Selected text:
================================
I've had bad luck lately with cryovac'd butts and ribs on sale . So if you don't freeze or cook , make sure you open it up early ( like JJ said ) so you can get replacements if needed .


----------



## crazzycajun (May 3, 2019)

Thanks guys for the reassurance, chopsaw was it the smell or something else ? Same brand or vendor?


----------



## dr k (May 3, 2019)

Like JJ said you have a few days with pork when in its original cryovaced pkg from the processing plant but maybe pork loins have been dry aged, being lean but I wouldn't age pork since this more unsaturated fat compared to beef turns rancid quickly which is one of the main reasons it's cured. This is from themeatweeat.com:
Pork and lamb are slaughtered at a young age, which results in inherently tender meat. Therefore, pork and lamb are usually not aged but are processed the day following slaughter. Also, pork fat is more unsaturated than beef or lamb fat and thus is more subject to development of rancid ﬂavors unless promptly processed and packaged.


----------



## chopsaw (May 3, 2019)

Most of it was the smell , which don't always mean " bad " . I had a butt that the sell by was the day I bought it . Sat in fridge over nite . Next day the smell was strong . Let it air out a bit , wasn't getting any better . Also the surface was pretty slimy . After my daughter said " How many times you gonna smell that ? " I tossed it .

3 pack of ribs . Strong smell when opened . Washed off , still smelled . I was in the middle of cooking them , still smelled it , so those went in the trash .

Just some bad luck on those , don't remember the brand . I just bought 3 double packs that were boned and trimmed . They sat a couple days past the date and were fine .


----------



## noboundaries (May 3, 2019)

I buy meat on the "freeze or sell by" date all the time. A lot of the cryovac labels I've seen recently have changed to "sell by" only, or no date at all. I check the dateless labels packaging for no air and sealing integrity. Just picked up two cryovac, untrimmed spares this past Monday that had no date. I passed on several that had air in the sealed pak. In all the years I've bought ribs this way, I've only had one bad rack. 

The shelf in my fridge where I keep meat is low in the fridge and stays at 34F. I've had no problem buying meat on the package date, keeping it in the sealed pac until the weekend. The one bad rack was opened several days BEFORE the F or SB date.


----------



## dr k (May 3, 2019)

With whole cryovaced sub primal beef I usually ask for the box date since it's usually within 24 hours it was processed and go by that date and have it cooked or frozen before the wet aged 45 days. Usually not to wet age but for when I can get to it. I picked up a spare slab with tips and brisket bone attached last weekend with a sell by date of 5.15.19.  So there's a decent amount of time with pork if cryovaced when processed.  I've found pork loins and ribs with the packaging date on the cryo plastic. Sometimes you have to look close for the tiny purple print if it's there at all..


----------
================================
Problem 1: In the thread about cryovac pork, what temperature does the fridge shelf where noboundaries keeps meat stay at?
Problem 2: In the cryovac pork thread, begin at the words "I've had bad" and stop after "if needed .", then write that passage again with "replacements" changed to "refunds".

Data for review:
================================
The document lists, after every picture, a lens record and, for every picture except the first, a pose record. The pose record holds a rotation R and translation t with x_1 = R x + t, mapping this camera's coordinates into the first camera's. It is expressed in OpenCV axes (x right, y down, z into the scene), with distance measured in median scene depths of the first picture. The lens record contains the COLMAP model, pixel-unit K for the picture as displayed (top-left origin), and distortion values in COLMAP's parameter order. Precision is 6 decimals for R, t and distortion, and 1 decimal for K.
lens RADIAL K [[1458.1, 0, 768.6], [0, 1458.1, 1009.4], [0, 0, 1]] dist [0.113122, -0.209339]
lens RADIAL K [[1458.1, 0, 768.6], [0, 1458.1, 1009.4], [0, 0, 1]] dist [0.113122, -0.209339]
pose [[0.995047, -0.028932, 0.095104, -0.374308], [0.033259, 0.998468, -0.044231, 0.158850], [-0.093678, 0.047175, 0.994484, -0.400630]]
================================
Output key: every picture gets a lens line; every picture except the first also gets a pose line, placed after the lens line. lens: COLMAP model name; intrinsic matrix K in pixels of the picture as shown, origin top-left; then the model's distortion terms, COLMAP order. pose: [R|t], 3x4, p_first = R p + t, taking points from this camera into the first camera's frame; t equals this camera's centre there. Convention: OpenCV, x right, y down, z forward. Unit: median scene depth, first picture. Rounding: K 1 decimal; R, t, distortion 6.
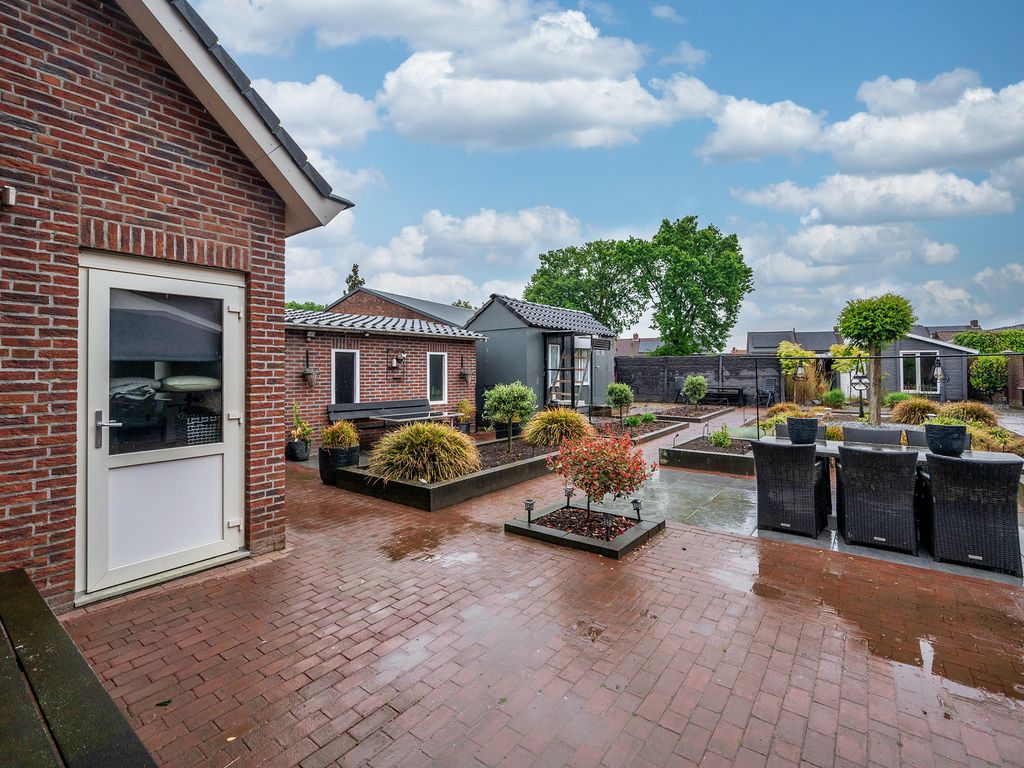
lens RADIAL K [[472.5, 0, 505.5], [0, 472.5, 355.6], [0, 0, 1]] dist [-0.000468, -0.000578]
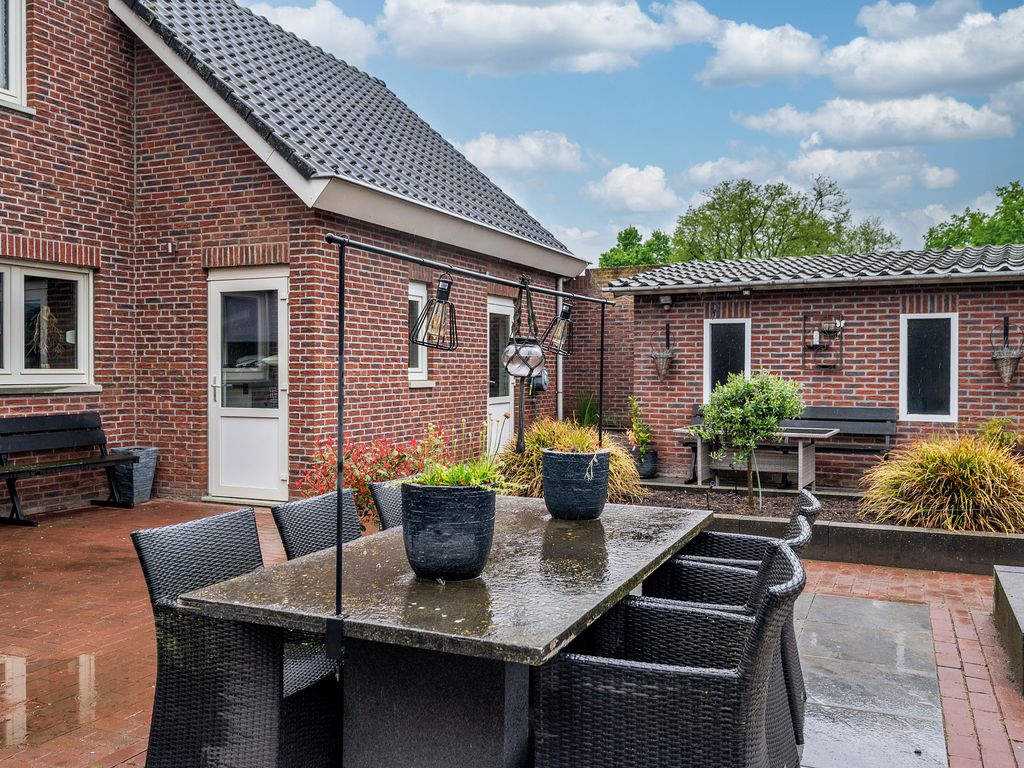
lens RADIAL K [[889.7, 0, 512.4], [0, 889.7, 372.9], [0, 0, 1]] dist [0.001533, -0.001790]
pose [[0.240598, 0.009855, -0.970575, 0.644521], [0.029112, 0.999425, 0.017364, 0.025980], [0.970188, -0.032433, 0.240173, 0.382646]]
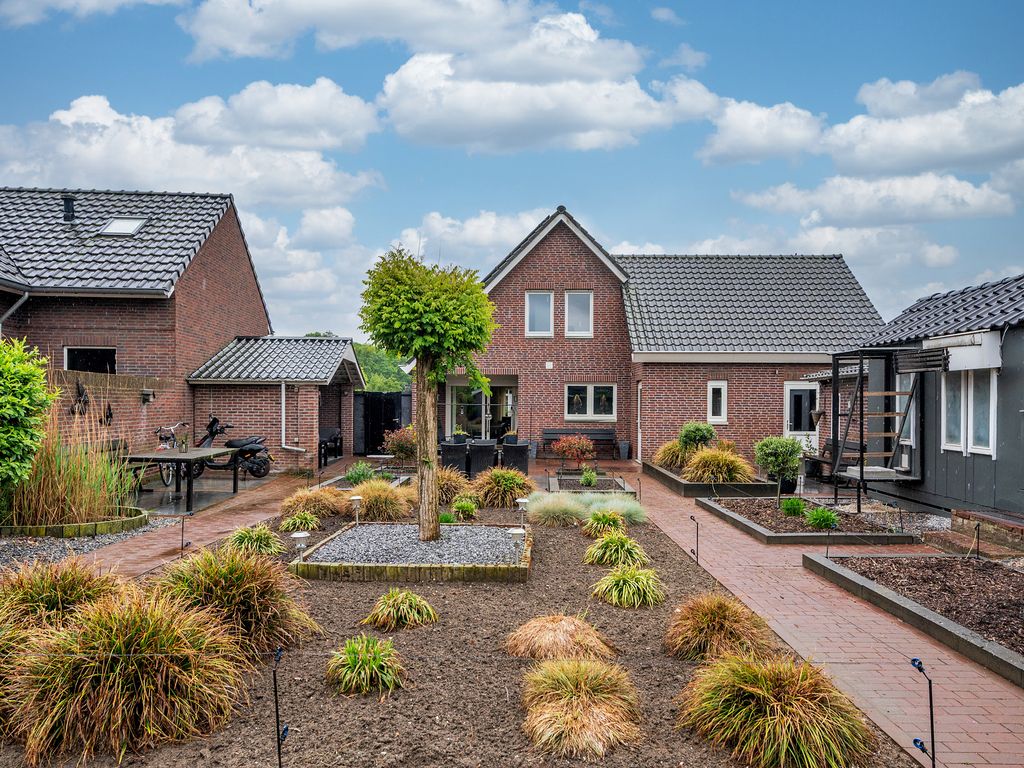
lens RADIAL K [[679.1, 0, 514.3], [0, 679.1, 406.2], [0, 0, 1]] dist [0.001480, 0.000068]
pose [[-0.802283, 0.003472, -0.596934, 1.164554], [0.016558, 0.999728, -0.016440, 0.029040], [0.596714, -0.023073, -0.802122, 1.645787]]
================================
Answer box 1: 34F

Answer box 2:
I've had bad luck lately with cryovac'd butts and ribs on sale . So if you don't freeze or cook , make sure you open it up early ( like JJ said ) so you can get refunds if needed .